Print the data below exactly as it appears.
====
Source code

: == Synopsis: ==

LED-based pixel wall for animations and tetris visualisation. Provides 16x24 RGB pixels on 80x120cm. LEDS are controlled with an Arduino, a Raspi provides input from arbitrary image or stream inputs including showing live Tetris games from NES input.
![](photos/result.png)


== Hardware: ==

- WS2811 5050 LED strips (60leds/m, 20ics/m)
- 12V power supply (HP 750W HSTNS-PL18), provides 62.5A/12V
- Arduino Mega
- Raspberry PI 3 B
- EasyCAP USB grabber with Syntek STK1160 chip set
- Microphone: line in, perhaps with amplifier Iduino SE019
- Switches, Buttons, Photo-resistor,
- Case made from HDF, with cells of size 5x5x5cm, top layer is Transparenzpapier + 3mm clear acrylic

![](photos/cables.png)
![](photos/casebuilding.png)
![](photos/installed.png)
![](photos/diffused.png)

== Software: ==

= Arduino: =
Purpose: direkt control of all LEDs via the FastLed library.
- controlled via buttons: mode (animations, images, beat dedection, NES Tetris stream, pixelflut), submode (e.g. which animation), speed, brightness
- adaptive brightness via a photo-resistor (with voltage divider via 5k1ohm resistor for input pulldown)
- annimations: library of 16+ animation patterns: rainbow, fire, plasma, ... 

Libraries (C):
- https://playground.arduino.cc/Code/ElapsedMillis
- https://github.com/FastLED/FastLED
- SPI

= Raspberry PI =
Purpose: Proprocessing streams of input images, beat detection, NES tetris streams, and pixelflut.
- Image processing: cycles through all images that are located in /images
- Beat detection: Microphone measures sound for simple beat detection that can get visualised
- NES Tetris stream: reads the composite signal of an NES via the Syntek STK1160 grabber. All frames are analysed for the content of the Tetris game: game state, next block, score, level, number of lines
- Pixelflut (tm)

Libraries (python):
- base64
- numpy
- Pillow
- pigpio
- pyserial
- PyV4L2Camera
====
__Response to this exercise__.
Source code

: == Synopsis: ==

LED-based pixel wall for animations and tetris visualisation. Provides 16x24 RGB pixels on 80x120cm. LEDS are controlled with an Arduino, a Raspi provides input from arbitrary image or stream inputs including showing live Tetris games from NES input.
![](photos/result.png)


== Hardware: ==

- WS2811 5050 LED strips (60leds/m, 20ics/m)
- 12V power supply (HP 750W HSTNS-PL18), provides 62.5A/12V
- Arduino Mega
- Raspberry PI 3 B
- EasyCAP USB grabber with Syntek STK1160 chip set
- Microphone: line in, perhaps with amplifier Iduino SE019
- Switches, Buttons, Photo-resistor,
- Case made from HDF, with cells of size 5x5x5cm, top layer is Transparenzpapier + 3mm clear acrylic

![](photos/cables.png)
![](photos/casebuilding.png)
![](photos/installed.png)
![](photos/diffused.png)

== Software: ==

= Arduino: =
Purpose: direkt control of all LEDs via the FastLed library.
- controlled via buttons: mode (animations, images, beat dedection, NES Tetris stream, pixelflut), submode (e.g. which animation), speed, brightness
- adaptive brightness via a photo-resistor (with voltage divider via 5k1ohm resistor for input pulldown)
- annimations: library of 16+ animation patterns: rainbow, fire, plasma, ... 

Libraries (C):
- https://playground.arduino.cc/Code/ElapsedMillis
- https://github.com/FastLED/FastLED
- SPI

= Raspberry PI =
Purpose: Proprocessing streams of input images, beat detection, NES tetris streams, and pixelflut.
- Image processing: cycles through all images that are located in /images
- Beat detection: Microphone measures sound for simple beat detection that can get visualised
- NES Tetris stream: reads the composite signal of an NES via the Syntek STK1160 grabber. All frames are analysed for the content of the Tetris game: game state, next block, score, level, number of lines
- Pixelflut (tm)

Libraries (python):
- base64
- numpy
- Pillow
- pigpio
- pyserial
- PyV4L2Camera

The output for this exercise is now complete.